Texas oil and gas discoveries lower

Data from May show a retraction from the same month last year.

By Daniel J. Graeber
State data from Texas show oil and natural gas activity behind what was reported last year. File Photo by Gary C. Caskey/UPI
State data from Texas show oil and natural gas activity behind what was reported last year. File Photo by Gary C. Caskey/UPI | License Photo

AUSTIN, Texas, June 9 (UPI) -- State data from Texas show fewer new drilling permits for and fewer new discoveries of oil or natural gas were made in May than last year.

The Railroad Commission of Texas reported 488 new drilling permits were issued in May, against the 778 issued last year. Both permits for oil and natural gas were lower than for the same month last year.


A low price for crude oil dragged on the cash necessary for exploration and production, a trend reflected in metrics like activity in the upstream oil and gas sector. Oil field services company Baker Hughes last week reported an increase in rig activity in the United States for the first time in months as the price of crude oil returned to the $50 per barrel mark, though declines were still prevalent in May of this year.

In terms of new discoveries, the state data show two were made for oil and none for gas in May. A total of eight new oil field discoveries and four were recorded so far this year. Last May, three new oil discoveries and four new natural gas discoveries were recorded, with a combined 30 new finds for the five-month period ending in May 2015.

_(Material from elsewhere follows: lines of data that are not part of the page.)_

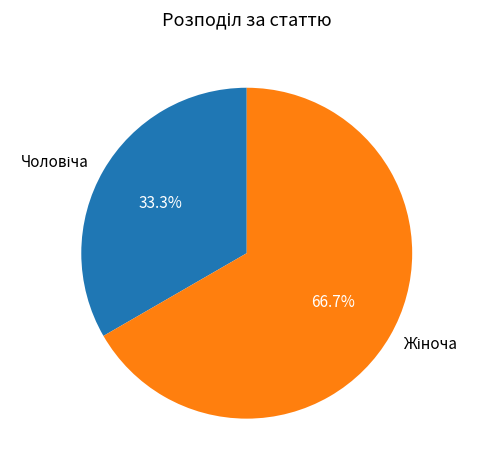

Does any single category account for the majority?

Yes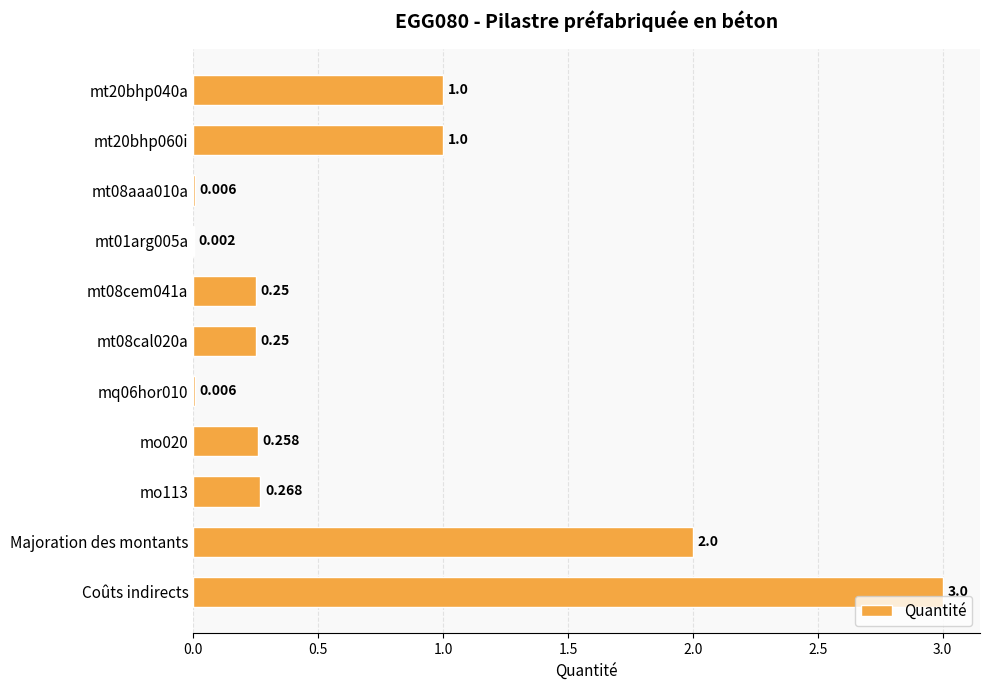

Which label corresponds to the largest value in the chart?

Coûts indirects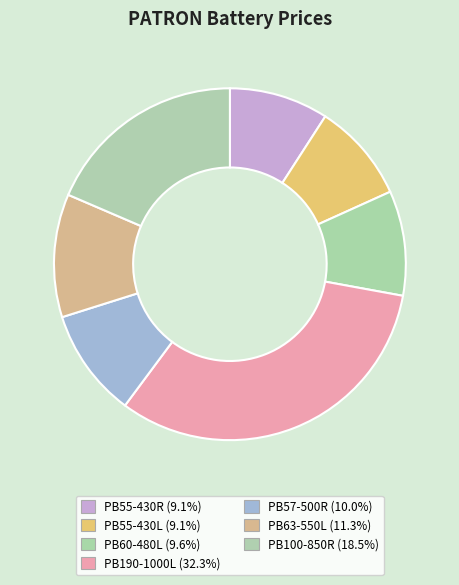

How many segments does this pie chart have?

7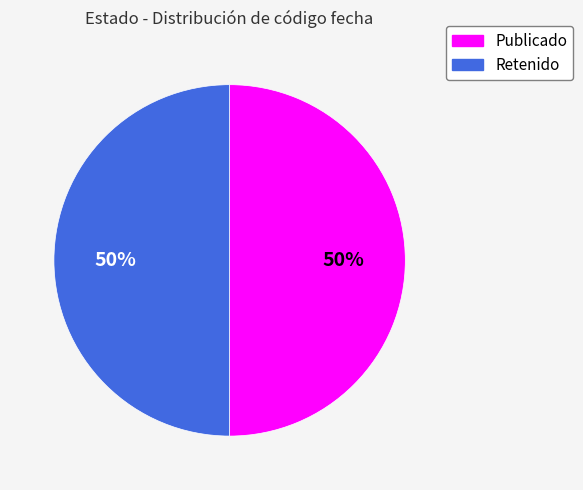

The Retenido slice represents 50% of the pie. True or false?

True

Data provided by Karr Ingham, an economist with the Texas Alliance of Energy Producers, show total oil production in Texas for April, the last full month for which the group has information, at 104.9 million barrels, a decline of about 1.8 percent from last year. State data for March show total natural gas production down roughly 14 percent year-on-year.

Crude oil prices are more than 80 percent from their low point below $30 per barrel early this year as the market returns to a reasonable balance between supply and demand. Oversupply conditions helped bring oil prices far below $100 per barrel that was common in 2014.

For Texas, the No. 1 oil producer in the country, that has yet to spill over into major economic recovery. Keith Phillips, a senior economist with the Federal Reserve Bank of Dallas, said last week there's little chance, however, of a formal recession for Texas. A metric created by the bank, the Texas Business Cycle Index, finds that, overall, the state economy is actually expanding.